ADASS welcomes reduction in delayed transfers of care

Published on 5th February 2019

The Association of Directors of Adult Social Services has welcomed a fall in the number of delayed transfers of care due to social care.

There were 137,400 total delayed days in November 2018, of which 89,500 were in acute care. This is a decrease from November 2017, where there were 155,100 total delayed days, of which 99,600 were in acute care.

The 137,400 total delayed days in November 2018 is equivalent to 4,580 daily DTOC beds. This compares to 4,737 in October 2018 and 5,171 in November 2017.

According to the figures, 61.9% of all delays in November 2018 were attributable to the NHS, 30.0% were attributable to social care and the remaining 8.1% were attributable to both NHS and social care.

The proportion of delays attributable to social care has decreased over the last year to 30.0%.

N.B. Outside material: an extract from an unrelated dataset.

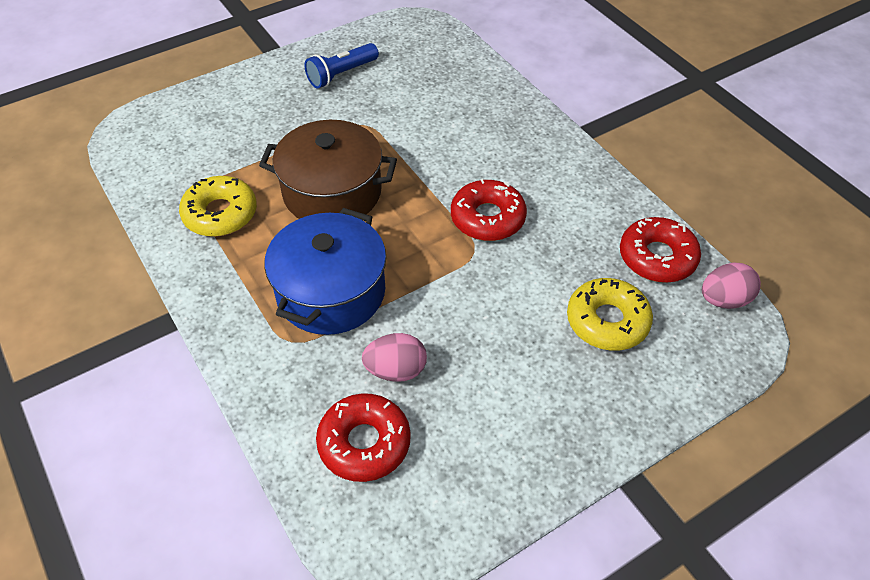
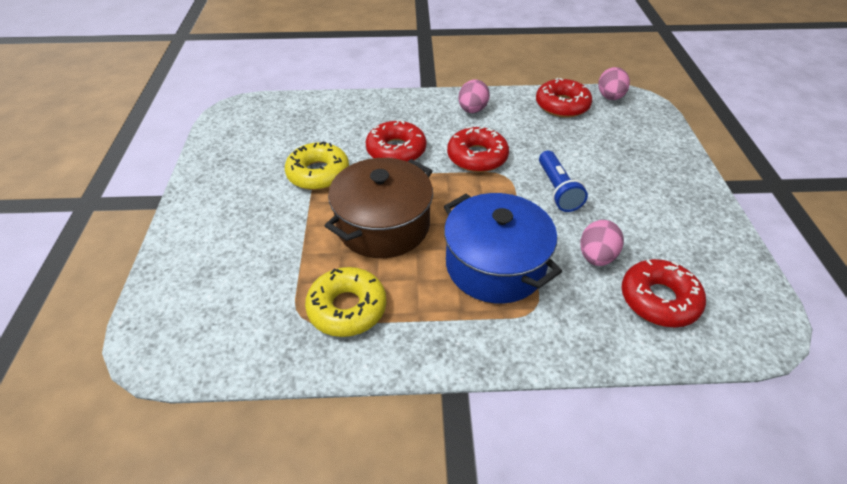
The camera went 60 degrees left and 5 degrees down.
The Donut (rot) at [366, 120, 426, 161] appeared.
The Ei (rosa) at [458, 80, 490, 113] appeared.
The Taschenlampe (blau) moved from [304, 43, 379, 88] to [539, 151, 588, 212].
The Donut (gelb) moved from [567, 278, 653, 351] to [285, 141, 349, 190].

The main reason for social care delays in November 2018 was “Patients Awaiting Care Package in their Own Home”. This accounted for 13,600 delayed days, compared to 18,700 in November 2017. The number of delays attributable to this reason had been increasing steadily since April 2014 and reached a peak in December 2016. Delays attributable to this reason have been gradually decreasing since March 2017, although since May 2018 these figures have increased slightly.

Julie Ogley, Vice President of the Association of Directors of Adult Social Services, said: “It is good news that the number of delayed transfers of care due to social care have fallen. This is testament to the hard work of people working in social care, in what have been very difficult circumstances given the immense financial pressures they are under.

“But social care is about so much more than reducing pressure on hospitals – it supports people in the community to have greater independence with more choice and control. However there is desperate need for social care to be fully resourced. Social care cannot be seen as of value only because it can contribute to reducing delays in hospital, it must also be resourced to enable people to have enough support to live good lives, stabilise care markets and improve the working conditions of the 1.5m people who work in social care.

“We cannot just focus on delayed transfers of care at the expense of keeping people well at home or reducing their need to go to hospital in the first place.

“Should we ever need social care, we would want to be supported to live as fulfilling lives as possible, so that we can be active members of our communities. Going forward, this can only be achieved if the government broadens the scope of social care to be about more than reducing delays, and provides the long-term funding solution that the sector desperately needs in the upcoming green paper on social care.

“It is vital that we have a long-term funding solution for adult social care, which must be addressed in the forthcoming Spending Review. The government must also urgently publish its long-awaited green paper, and it was disappointing this was not developed in parallel with the NHS Long Term Plan," she concluded.